«Andalucía, la imagen cartográfica hasta fines del siglo XIX», publicado por Instituto de Estadística y Cartografía de Andalucía (IECA), es uno de libros más bellos de cartografía en español.

 Alfred Korzybski (1879 - 1950) ya dijo en 1931 aquello de «el mapa no es el territorio» refiriéndose a que las personas no interpretamos la realidad tal como es, sino a través de nuestra percepción y experiencias. Así los mapas son algo mas que una «representación gráfica de una parte de la Tierra», son también un reflejo de nuestra historia, de nuestra concepción de la religión, de nuestros conocimientos científicos, de nuestros temores, son una forma de comunicarnos.

Muy pocos son los productos gráficos que encierran una transcendencia tan estrechamente vinculada al curso de la historia (1) como los mapas.

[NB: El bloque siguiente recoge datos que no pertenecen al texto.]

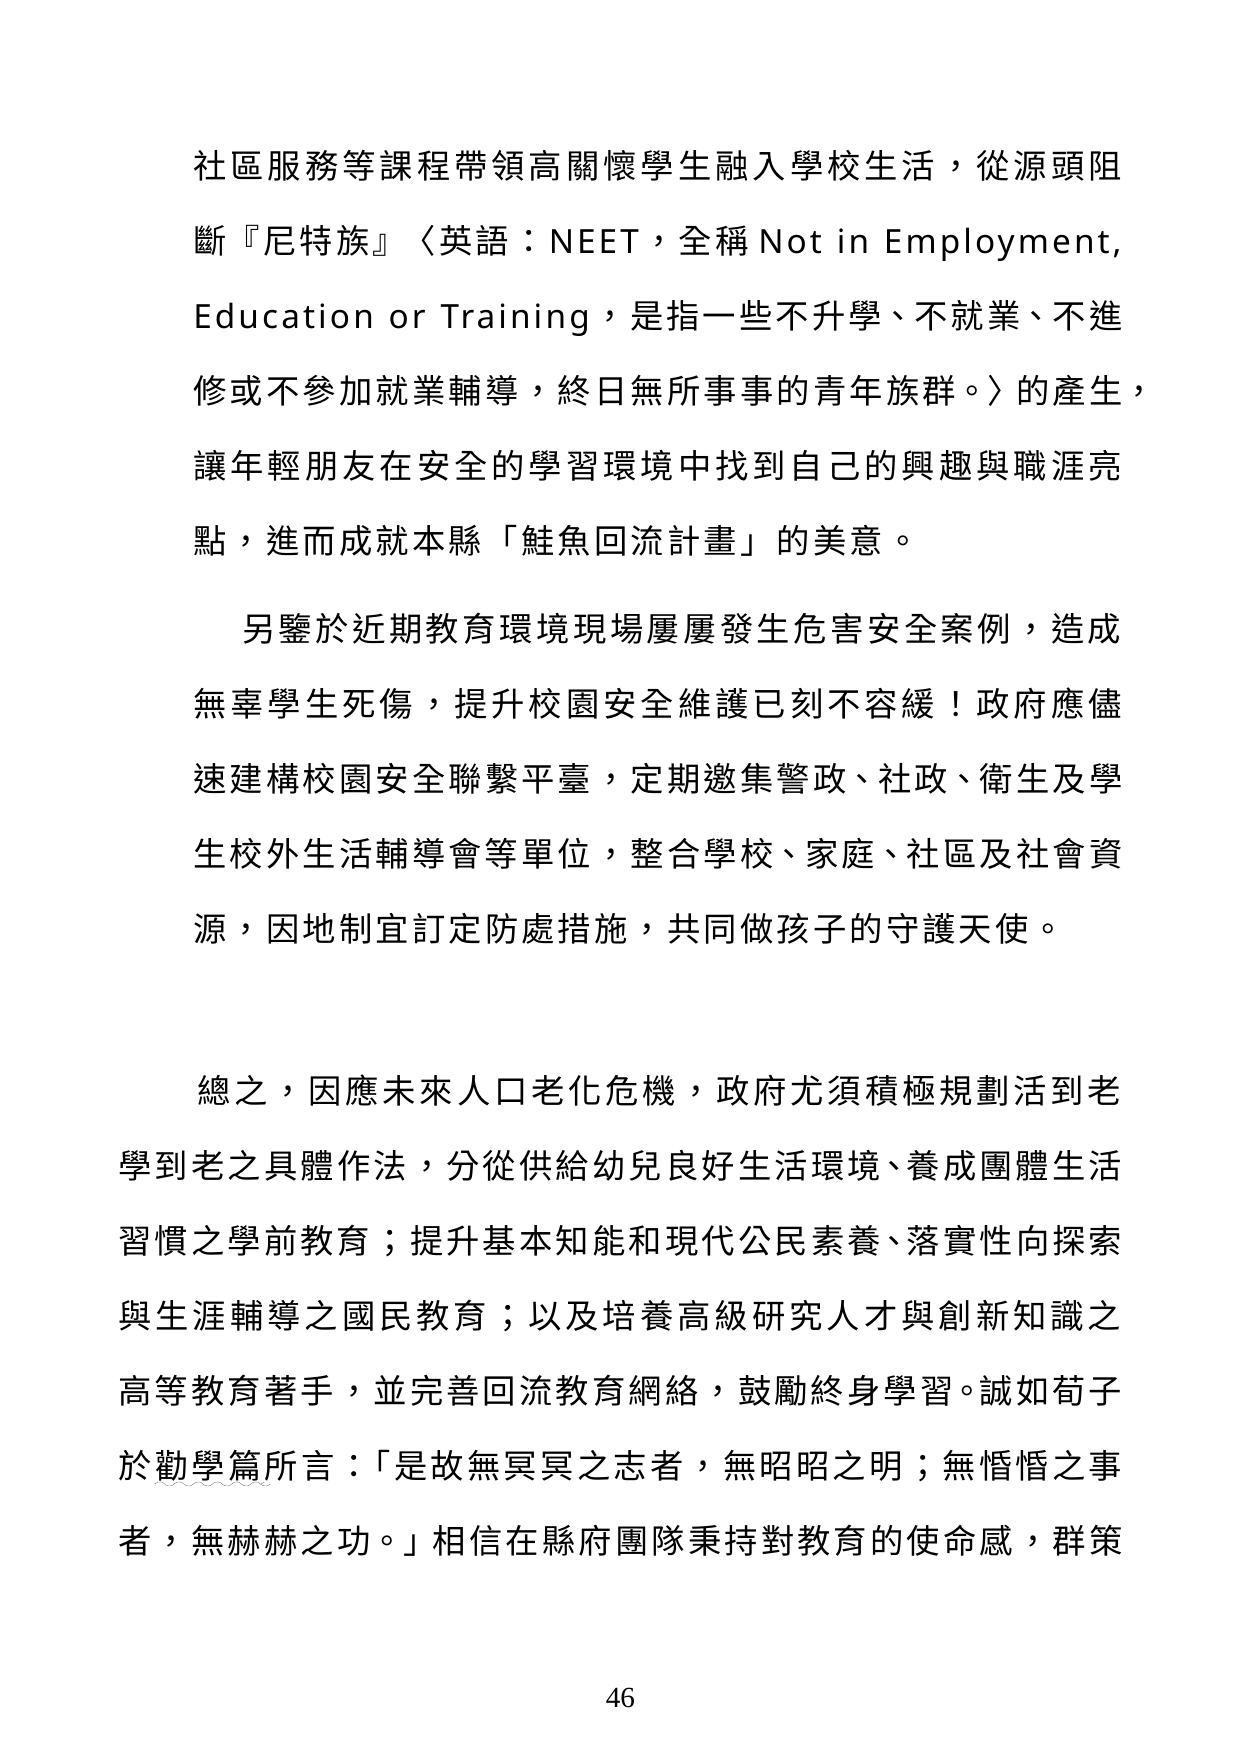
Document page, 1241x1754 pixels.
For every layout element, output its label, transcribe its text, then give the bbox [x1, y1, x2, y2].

Dice Josefina Cruz Villalón en el prólogo del libro que «en su acepción retrospectiva, la cartografía es, además un testigo de excepción para contemplar cómo ha evolucionado la configuración de un territorio». Estudiar la evolución de la cartografía en una zona de la Tierra es un método único para conocer la evolución de la sociedad que lo habita.

mapa del sevillano Jerónimo de Chaves publicado en 1579 en Amberes

En «Andalucía, la imagen cartográfica hasta fines del siglo XIX» vemos esta evolución de la representación, pero también de nosotros mismos a través de los mapas que han representado a Tartessos, a la romana Bética, Al-Andalus o a la Andalucía contemporánea.

El libro es el fruto del trabajo de recopilación, desde 1987, de la cartografía histórica de Andalucía dispersa en bibliotecas y archivos de Andalucía, el resto de España y del mundo, llevado a cabo por el Instituto de Estadística y Cartografía de Andalucía (IECA). Joaquín Cortés, jefe de departamento de la Cartoteca del IECA y uno de los coordinadores del libro, define la obra como «el compendio más completo de mapas históricos de Andalucía. Los mapas están datados entre el siglo II y el año 1900», precisa Cortés, que ha coordinado la obra junto a Fernando Olmedo. El trabajo en torno al libro comenzó en 2006. «Esta obra no pretende ser un mero repertorio de imágenes, sino que todas las imágenes están explicadas para que se entiendan en el contexto en que fueron hechas», dice el coordinador. (2)

Esta contextualización de los 476 mapas generales de Andalucía, que forman el Inventario selectivo, y de los cuales se reproducen con mayor nivel detalle casi dos centenares, viene precedida de una serie de estudios sobre la historia de la cartografía y la representación de la Tierra y el papel que ha jugado Andalucía, por ejemplo con la Escuela Sevillana de cartografía o en la cartografía náutica de los siglos XVIII y XIX, acompañado de excelentes ilustraciones a color.

Detalle, mapa del reynado de Sevilla; 1748, por Francisco Llobet. IGN. Esta copia vía http://blog.lagunalajanda.org/

Si hace poco hablamos en Nosolosig de mapas sin amor, hoy es un placer hablar de un libro con una edición tan cuidada, desde la elección del papel a las ilustraciones, pasando por la maquetación o el diseño gráfico; un libro hecho con cariño y escrito profesionales que aman los mapas.

Y esto no es una cuestión menor. En «Historia de las proyecciones cartográficas» José Martín López nos explica como el libro de la exposición de 1992 «La imagen del Mundo. 500 años de Cartografía», organizada por entidades muy notables como el Instituto Geográfico Nacional, la Biblioteca Nacional, el Instituto Geográfico de Cataluña o el Servicio Geográfico del Ejército, entre otras, comprendía cinco capítulos a cargo de especialistas, muy bien hechos; sin embargo «lo grave es que los pies de sus magníficas ilustraciones, de autor anónimo, además de su monotonía en la redacción, están llenos de disparates e incongruencias, de erratas en los nombres, y lo peor de todo, manifiestan un desconocimiento total de las proyecciones, erróneamente identificadas en su mayoría...»

Para todos los que veneran la cita de R.L. Stevenson «Me han dicho que existe gente a la que no le interesan los mapas; lo encuentro difícil de creer» con la que comienza Manuel Pezzi Cereto su introducción al libro, este volumen es casi imprescindible.